Is it just one window, or a few of them all in the same location?
If it’s a single window and the others around it are not affected, then yes, there could be a faulty seal.
If there’s fogging or condensation occurring between the panes of glass (you can see it, but you can’t touch it), then yes, there’s definitely something wrong. Contact the supplier.
If a few windows are fogging up or condensation is forming on the internal surface (the side of the glass you can touch), then it might just be a temperature and ventilation issue inside your home.
Double glazing is not perfect. Some basic versions sold in New Zealand (non-thermally broken frames, aluminium spacing and standard glass) are barely better than good single glazed, timber framed windows. If it’s cold enough and the relative humidity is high enough inside the home, condensation will still form on the internal surface.
On cold days our double glazing has early morning condensation forming on the OUTSIDE!
I take that to be a sign of a well performing house.

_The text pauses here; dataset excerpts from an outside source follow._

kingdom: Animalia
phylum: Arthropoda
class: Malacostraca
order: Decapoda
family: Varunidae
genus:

My interpretation of the science is that the outside face of the outside pane gradually cools down to the pre-dawn air temperature as the insulating performance of the windows doesn’t allow the inside heat of the house to warm out the outside glass. Then when the sun comes up the outside air temperature rises quicker than the surface temperature of the glass. As the air temperature rises, so does it’s moisture carrying capacity (moisture from the garden, rising from the ground, etc). This increased moisture in the air then condenses out on the still cold outside face of the glass, until such time as the outside air temperature has gradually warmed the glass up and when it’s above dew point, the condensation evaporates again.